Namun saya harus mempelajari rugby dan kriket (minimal tahulah sedikit) karena
di komunitas kami pun, jika topik pembicaraannya adalah olahraga maka pasti
yang dibicarakan adalah kriket dan rugby.
Berkaitan
dengan cuaca, ada ungkapan “Jangan pernah percaya dengan cuaca di New Zealand”

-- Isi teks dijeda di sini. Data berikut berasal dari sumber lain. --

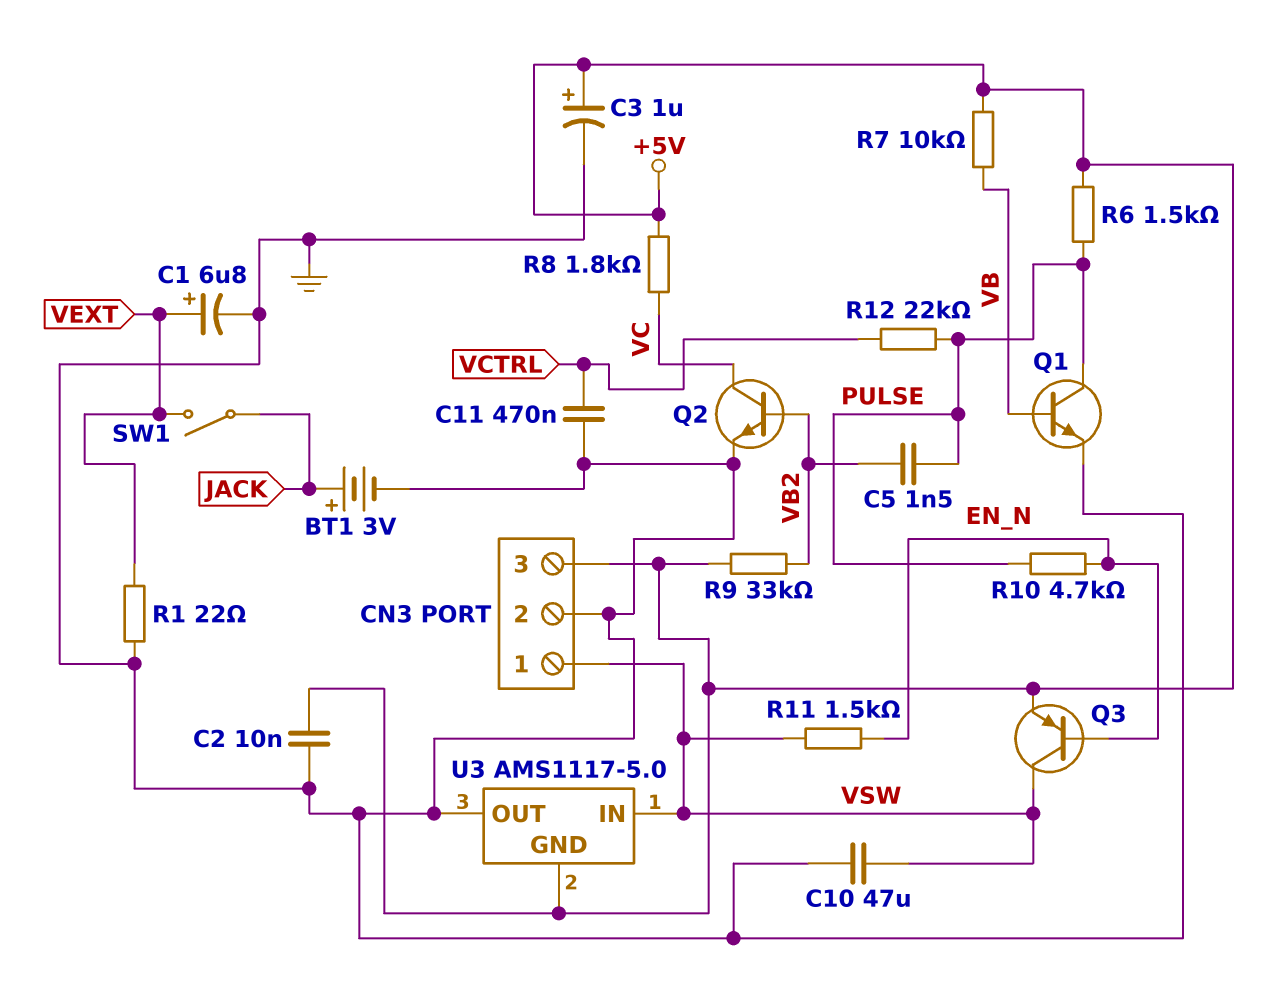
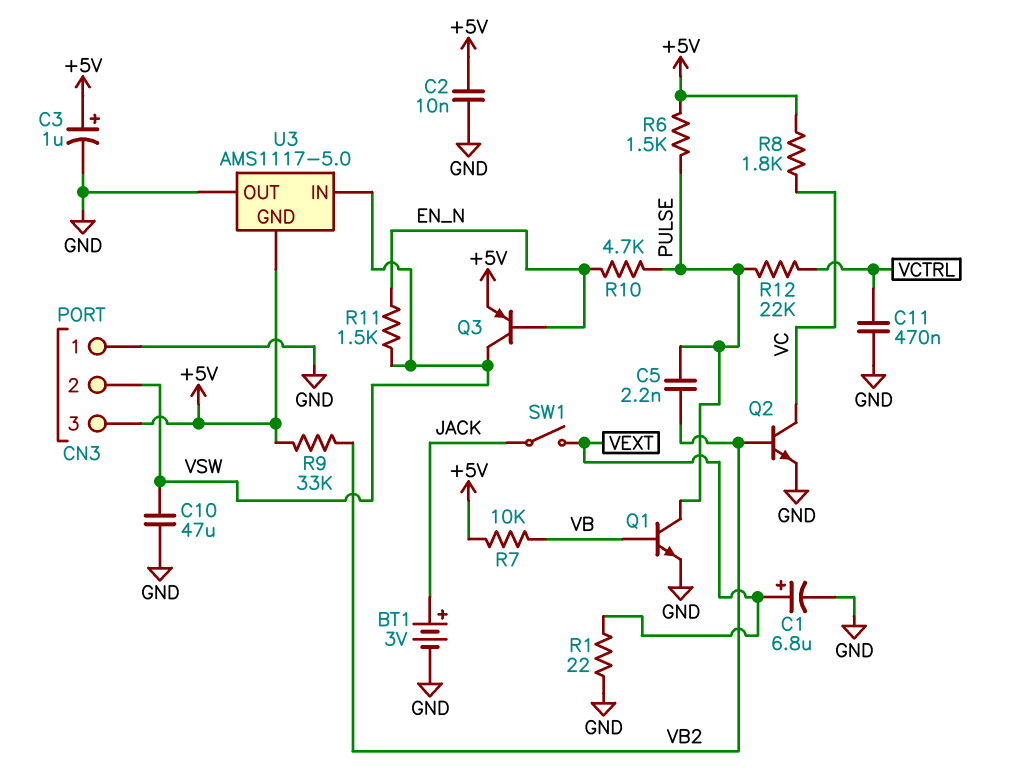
C5: 1.5nF (PULSE, VB2) -> 2.2nF (PULSE, VB2)
CN3 pin 1: VSW -> GND
CN3 pin 2: GND -> VSW

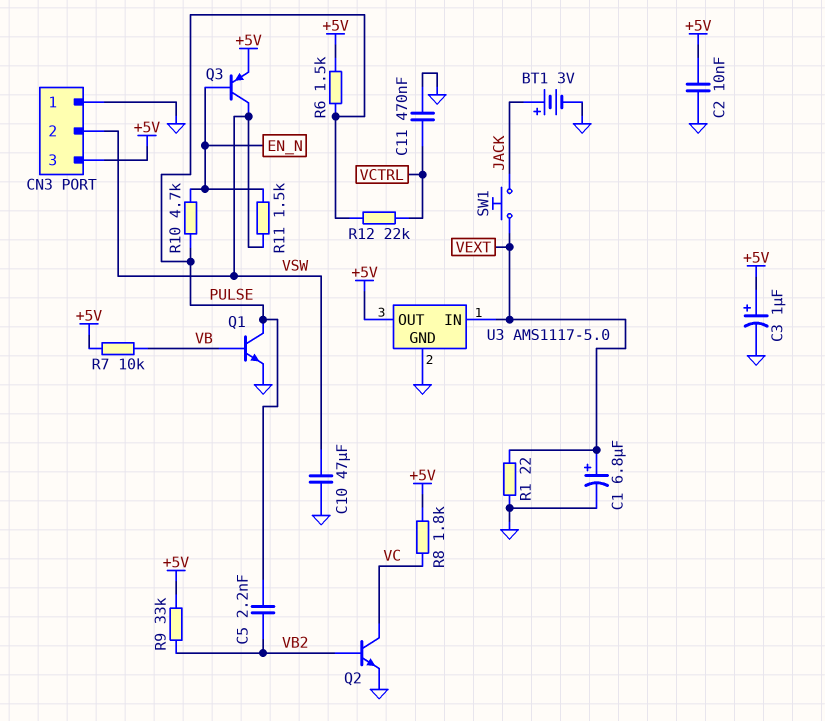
SW1: switch (JACK, VEXT) -> button (JACK, VEXT)
U3 pin GND: +5V -> GND
U3 pin IN: VSW -> VEXT
U3 pin OUT: GND -> +5V

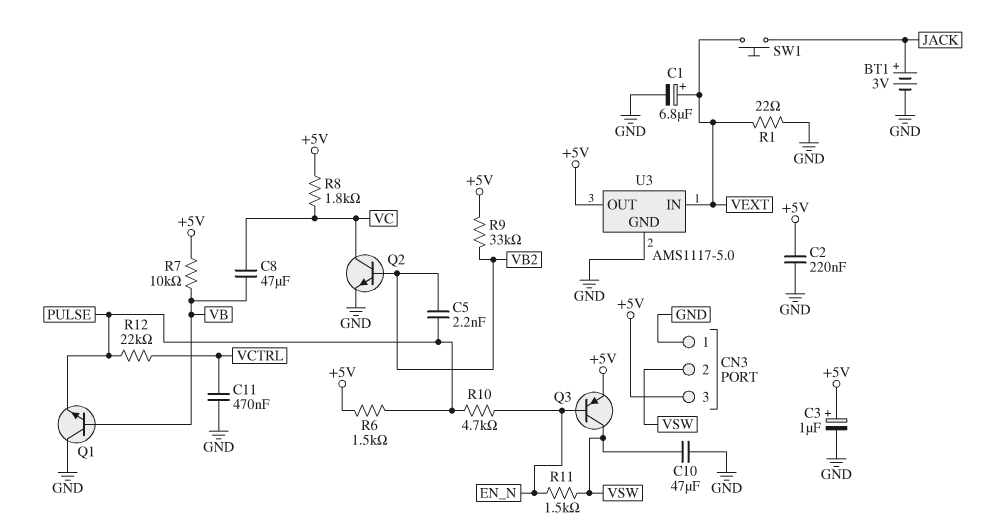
C2: 10nF (+5V, GND) -> 220nF (+5V, GND)
C8: none -> 47uF (VB, VC)
Q1: NPN (B VB, C PULSE, E GND) -> NPN (B VB, C GND, E PULSE)

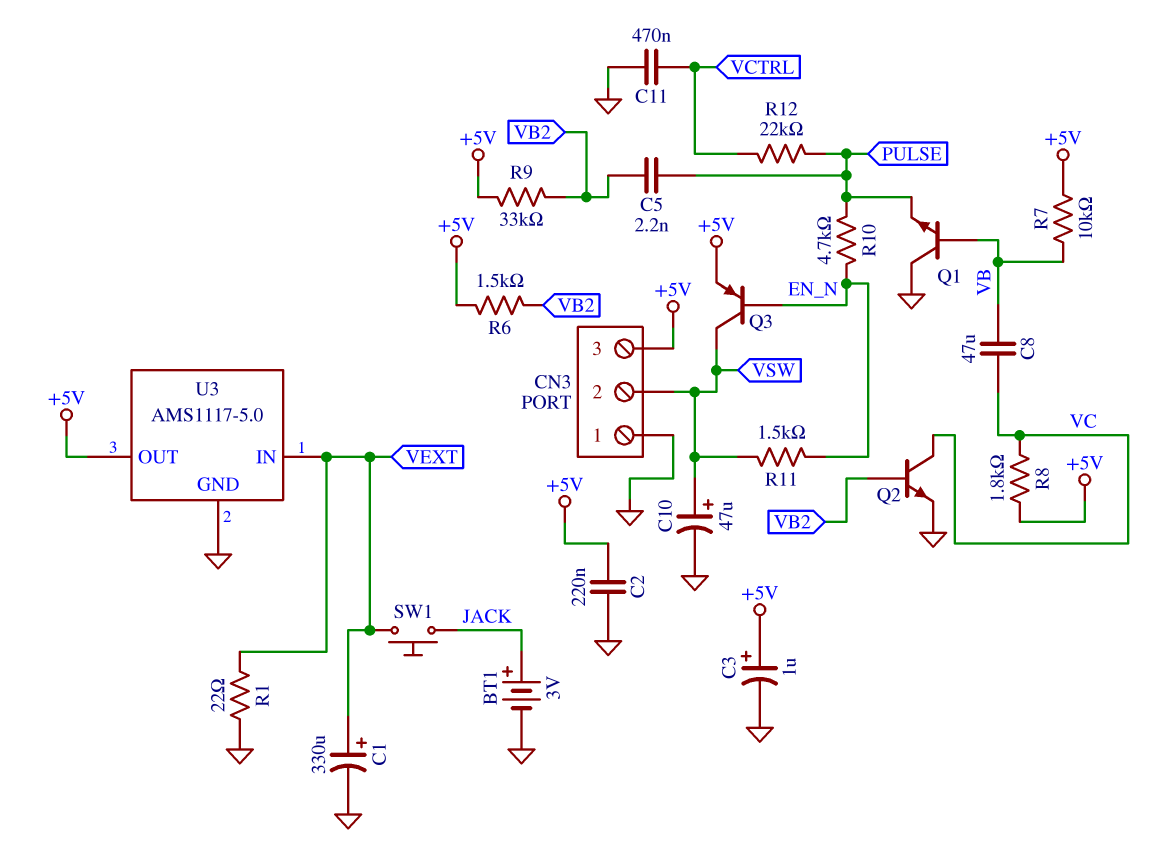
C1: 6.8uF (plus VEXT, minus GND) -> 330uF (plus VEXT, minus GND)
C10: 47uF (GND, VSW) -> 47uF (plus VSW, minus GND)
R6: 1.5k (+5V, PULSE) -> 1.5k (+5V, VB2)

Awalnya memang tidak muda bagi kami untuk beradapatasi dengan cuaca di New Zealand yang cepat sekali berubah dan
kadang serba tak menentu, kadang dingin, panas, kadang juga hujan meski sudah summer, namun perlahan-lahan kami bisa
menyesuaikan diri. Kami senantiasa mengenakan sepatu, jaket dan topi untuk
menjaga suhu badan tetap hangat. Beruntung kami tiba di sini selepas musim
dingin sehingga muda bagi kami untuk beradaptasi dengan cuaca meski hingga kini
masih terasa dingin.
Setelah
kurang lebih tiga bulan berada di sini, saya pribadi merasa kemampuan bahasa
Inggris saya juga mengalami perkembangan meski belum terlalu signifikan. Di
tahun yang baru ini saya membuat resolusi untuk semakin menikmati hidup,
menjaga kesehatan, menjaga hidup rohani dan tentu saja semain tekun belajar
bahasa, sehingga ketika selesai nanti saya sudah bisa berbicara (bagian ini,
agak sedikit mudah) dan menulis (tantangan untuk tahun ini) dalam bahasa
Inggris. Demikian sedikit sharing signkat saya dari New Zealand setelah kurang
lebih tiga bulan meninggalkan Indonesia.